Alguna vez, los cassettes fueron realmente necesarios. Cajas rotosas, escritas a mano, cintas gastadas, cortadas, copiadas, estiradas, sin rebobinar, que habitaban casas y mochilas. Ese instrumental parecía inevitable, y lo que hoy renace como puro fetiche era simplemente sinónimo de música, que se podía descubrir y compartir, sin detenerse en la baja fidelidad. Así empezaron muchos sus carreras en los ’80, en lugares de prolífica producción rockera, como California. Pasar anoche por el Luna Park significaba contemplar el poderío de dos grupos que, desde ahí, delinearon su propia parábola en el negocio: del cassette a las plataformas digitales, pasando por la explosión de los compactos y la vidriera de MTV. De la autogestión al mainstream de las multinacionales, y de vuelta a las bases. El jueves a la noche prometió un paseo por el under independiente de los ’80 y el sonido hegemónico de la juventud de los ’90, con dos exponentes que supieron mantener vivo su legado: Bad Religion y The Offspring.

> _Entradas suministradas_:

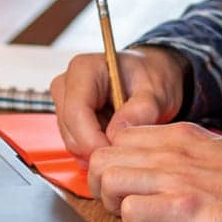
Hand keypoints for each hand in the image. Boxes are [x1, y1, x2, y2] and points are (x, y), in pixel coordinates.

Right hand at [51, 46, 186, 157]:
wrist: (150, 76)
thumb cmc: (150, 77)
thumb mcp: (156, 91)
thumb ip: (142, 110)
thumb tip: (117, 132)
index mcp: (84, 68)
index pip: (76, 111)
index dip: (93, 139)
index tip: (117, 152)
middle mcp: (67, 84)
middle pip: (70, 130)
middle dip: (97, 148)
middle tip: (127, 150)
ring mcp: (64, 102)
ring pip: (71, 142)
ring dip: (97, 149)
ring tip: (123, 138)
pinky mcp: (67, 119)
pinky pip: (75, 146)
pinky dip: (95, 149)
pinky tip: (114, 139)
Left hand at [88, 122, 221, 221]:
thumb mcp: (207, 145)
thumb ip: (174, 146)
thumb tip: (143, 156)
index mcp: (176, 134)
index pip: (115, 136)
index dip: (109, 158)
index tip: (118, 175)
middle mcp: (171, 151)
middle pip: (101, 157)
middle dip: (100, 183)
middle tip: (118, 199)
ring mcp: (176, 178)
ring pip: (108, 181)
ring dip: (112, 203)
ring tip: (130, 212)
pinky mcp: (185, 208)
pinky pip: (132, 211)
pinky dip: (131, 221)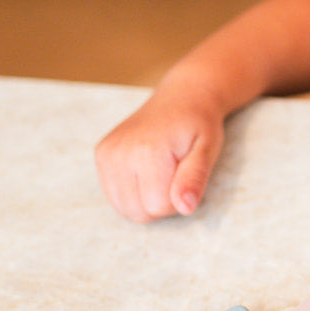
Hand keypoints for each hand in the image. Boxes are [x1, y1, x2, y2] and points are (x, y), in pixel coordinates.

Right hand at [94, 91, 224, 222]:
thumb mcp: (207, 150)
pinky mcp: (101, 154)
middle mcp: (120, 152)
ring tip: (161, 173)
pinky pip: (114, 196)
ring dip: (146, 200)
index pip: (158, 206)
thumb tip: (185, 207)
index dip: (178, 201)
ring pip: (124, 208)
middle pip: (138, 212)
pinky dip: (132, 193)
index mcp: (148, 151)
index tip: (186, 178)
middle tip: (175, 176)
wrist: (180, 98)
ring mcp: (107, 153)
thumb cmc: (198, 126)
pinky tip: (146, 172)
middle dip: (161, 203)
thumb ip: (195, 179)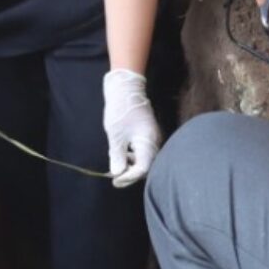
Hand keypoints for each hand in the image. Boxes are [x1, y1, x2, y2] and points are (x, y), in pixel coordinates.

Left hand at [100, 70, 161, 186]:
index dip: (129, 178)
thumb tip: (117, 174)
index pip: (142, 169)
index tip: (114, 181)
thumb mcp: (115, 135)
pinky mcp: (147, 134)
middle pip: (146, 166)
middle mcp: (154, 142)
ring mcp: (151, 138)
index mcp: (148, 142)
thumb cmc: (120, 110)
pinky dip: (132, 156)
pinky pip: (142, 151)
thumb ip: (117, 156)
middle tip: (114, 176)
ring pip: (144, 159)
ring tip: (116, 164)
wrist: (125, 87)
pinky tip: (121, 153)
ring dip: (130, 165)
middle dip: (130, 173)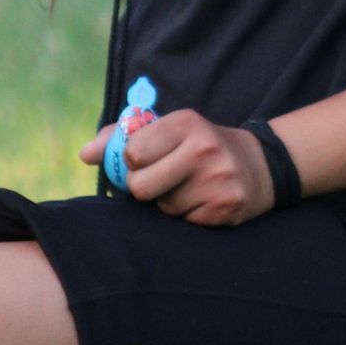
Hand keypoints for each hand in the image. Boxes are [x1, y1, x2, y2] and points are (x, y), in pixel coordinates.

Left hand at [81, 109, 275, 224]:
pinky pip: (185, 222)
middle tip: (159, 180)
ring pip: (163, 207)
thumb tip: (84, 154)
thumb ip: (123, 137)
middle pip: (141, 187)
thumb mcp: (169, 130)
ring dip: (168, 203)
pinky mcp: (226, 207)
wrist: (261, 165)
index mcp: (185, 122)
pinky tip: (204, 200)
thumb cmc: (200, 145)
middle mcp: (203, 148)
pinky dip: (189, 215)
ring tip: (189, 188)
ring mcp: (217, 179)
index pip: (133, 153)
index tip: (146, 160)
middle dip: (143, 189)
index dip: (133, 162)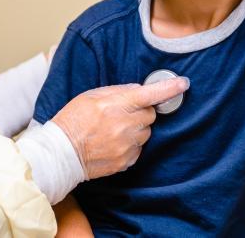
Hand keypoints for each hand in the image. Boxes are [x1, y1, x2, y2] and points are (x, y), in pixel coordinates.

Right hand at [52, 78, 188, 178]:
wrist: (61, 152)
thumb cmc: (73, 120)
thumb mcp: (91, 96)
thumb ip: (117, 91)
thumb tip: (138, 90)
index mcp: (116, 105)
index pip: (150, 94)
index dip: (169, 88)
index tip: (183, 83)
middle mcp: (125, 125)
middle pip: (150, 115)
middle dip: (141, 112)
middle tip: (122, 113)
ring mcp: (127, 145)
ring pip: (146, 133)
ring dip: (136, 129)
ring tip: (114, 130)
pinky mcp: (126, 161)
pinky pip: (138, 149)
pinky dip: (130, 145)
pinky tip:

> _Tareas del ejercicio_:
1. ¿Qué dos grupos menciona la crónica sobre el recital en el Luna Park?
2. Prosigue la crónica sobre el recital en el Luna Park a partir de su última oración.
Las entradas provienen de una fuente distinta.

> _Respuestas por tarea_:
1. Bad Religion y The Offspring.

2.
Estandartes del hardcore melódico unos, del punk pop otros -en adelante, “punk californiano” para todos- se juntaron en una gira que los depositó nuevamente en Buenos Aires, destino que, a juzgar por los comentarios, les resulta agradable. El estadio se llenó tan pronto cayó el sol, y más de 7 mil personas esperaban que Bad Religion lo encendiera. La chispa fue el conteo inicial, y el crescendo de “21st Century (Digital Boy)” trazó el camino de la mecha. A partir de ahí, todo estuvo claro: consistencia, melodía y un estribillo inolvidable en voz de Greg Graffin, quien demostraba por enésima vez que no hace falta tunearse como rockero para estar al frente de un mensaje que se repite a lo largo de todo su catálogo: lo que ocurre en el presente no es razonable.

Es la lógica que sigue Age of Unreason, su 17º disco de estudio, editado este año. “La utopía es un sueño opiáceo/ Lo que queremos es una sociedad abierta”, reclaman en “End of History”, cuando los punteos de guitarra de Brian Baker son lo único que rompe el bloque sólido que la banda construye. De ahí también se desprenden la clasiquera “Chaos from Within” y la marcha pesada de “Do the Paranoid Style”. En pocos disparos, todo se acomoda y deja en claro que Bad Religion puede cambiar algunos integrantes, pero sigue siendo una máquina perfectamente aceitada.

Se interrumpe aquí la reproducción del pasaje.